(Source data)

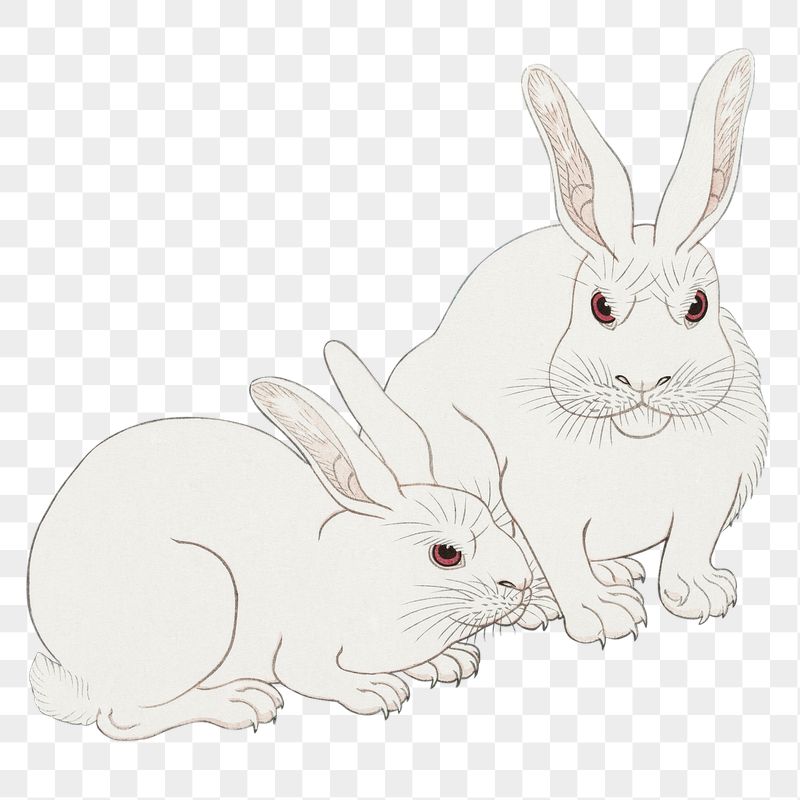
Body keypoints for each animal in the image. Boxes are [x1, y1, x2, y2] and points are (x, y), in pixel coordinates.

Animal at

(End Source data)
(Source data)

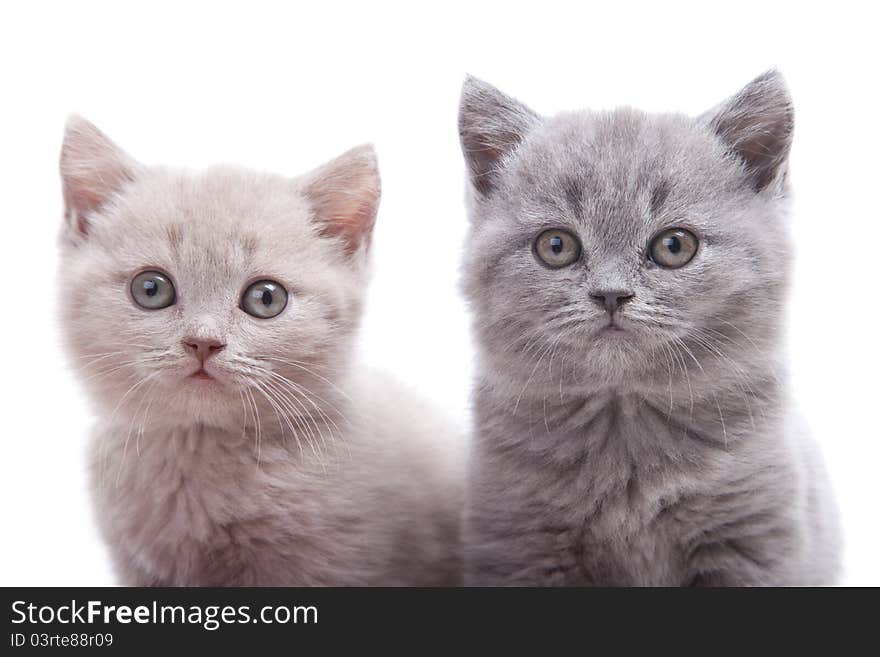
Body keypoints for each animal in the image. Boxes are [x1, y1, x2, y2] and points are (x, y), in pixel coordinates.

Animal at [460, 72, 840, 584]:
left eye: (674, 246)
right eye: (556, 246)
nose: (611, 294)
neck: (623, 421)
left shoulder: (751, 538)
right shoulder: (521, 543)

(End Source data)

In the listing above, find the line containing "right eye: (556, 246)" and the line containing "right shoulder: (521, 543)", then retype both and every line between them exactly, with nothing else.

**Output for this exercise:**
right eye: (556, 246)
nose: (611, 294)
neck: (623, 421)
left shoulder: (751, 538)
right shoulder: (521, 543)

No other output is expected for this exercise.